Julian Borrill, co-leader of the Computational Cosmology Center in the Computational Research Division, gave an invited talk at the Numerical Cosmology 2012 conference held July 17-20 in Cambridge, England, and also chaired the session in which the university’s new supercomputer was officially launched.

Professor Stephen Hawking participated in the ceremony inaugurating COSMOS, the most powerful shared-memory supercomputer in Europe. Manufactured by SGI and the first system of its kind, the COSMOS supercomputer is part of the Science and Technology Facilities Council DiRAC High Performance Computing facility, a national service for UK cosmologists, astronomers and particle physicists, as well as non-academic users.

Borrill also gave a talk at the by-invitation-only event, discussing “Big Bang, Big Data, Big Iron.”

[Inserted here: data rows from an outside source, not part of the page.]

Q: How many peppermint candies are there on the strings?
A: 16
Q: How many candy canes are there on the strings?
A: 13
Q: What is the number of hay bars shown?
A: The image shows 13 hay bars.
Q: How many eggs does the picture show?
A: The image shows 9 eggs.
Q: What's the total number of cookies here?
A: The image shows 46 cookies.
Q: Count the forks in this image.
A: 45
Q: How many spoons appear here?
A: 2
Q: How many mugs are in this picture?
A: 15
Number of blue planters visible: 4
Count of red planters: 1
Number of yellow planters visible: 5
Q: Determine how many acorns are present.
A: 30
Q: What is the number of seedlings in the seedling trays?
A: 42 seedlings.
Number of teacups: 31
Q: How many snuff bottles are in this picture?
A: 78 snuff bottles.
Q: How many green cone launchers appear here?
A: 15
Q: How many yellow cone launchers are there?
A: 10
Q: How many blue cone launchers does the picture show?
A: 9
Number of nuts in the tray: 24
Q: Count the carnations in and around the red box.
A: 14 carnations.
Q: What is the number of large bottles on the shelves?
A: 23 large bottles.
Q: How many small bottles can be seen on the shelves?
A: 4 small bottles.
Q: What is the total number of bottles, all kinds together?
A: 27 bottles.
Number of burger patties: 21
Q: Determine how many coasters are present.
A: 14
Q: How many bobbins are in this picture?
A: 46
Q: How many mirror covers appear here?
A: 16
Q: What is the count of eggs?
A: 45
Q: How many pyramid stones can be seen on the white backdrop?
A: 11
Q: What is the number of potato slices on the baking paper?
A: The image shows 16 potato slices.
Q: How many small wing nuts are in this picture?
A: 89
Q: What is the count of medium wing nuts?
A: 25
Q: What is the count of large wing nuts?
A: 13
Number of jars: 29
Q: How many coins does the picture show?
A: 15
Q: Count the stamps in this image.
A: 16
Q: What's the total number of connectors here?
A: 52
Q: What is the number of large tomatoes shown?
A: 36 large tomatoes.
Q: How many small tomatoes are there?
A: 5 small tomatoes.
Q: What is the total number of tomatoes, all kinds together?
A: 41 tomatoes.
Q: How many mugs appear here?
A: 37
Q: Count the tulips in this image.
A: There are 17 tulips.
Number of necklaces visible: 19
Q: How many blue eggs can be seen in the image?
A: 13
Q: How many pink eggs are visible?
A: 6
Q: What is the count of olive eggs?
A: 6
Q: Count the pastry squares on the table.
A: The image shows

For Borrill, it was something of a homecoming. He began studying mathematics at Trinity College, eventually earning a joint degree in math and political science. His concern for social issues then led him into working in child care and union organizing. While working for a union, he would take in lectures by Hawking over lunch. The lecture series formed the basis for the book, “A Brief History of Time,” which Borrill rates as “great lectures, unreadable book.”

But the lectures did inspire him to return to academia to study science, and eventually cosmology. Borrill went on to earn master’s degrees in astrophysics and IT from Queen Mary College in London and a Ph.D. in theoretical physics from the University of Sussex.

So what happens when you invite the world’s most famous physicist to a virtual ribbon-cutting ceremony? “We had much better cakes and cookies at tea that afternoon,” Borrill said.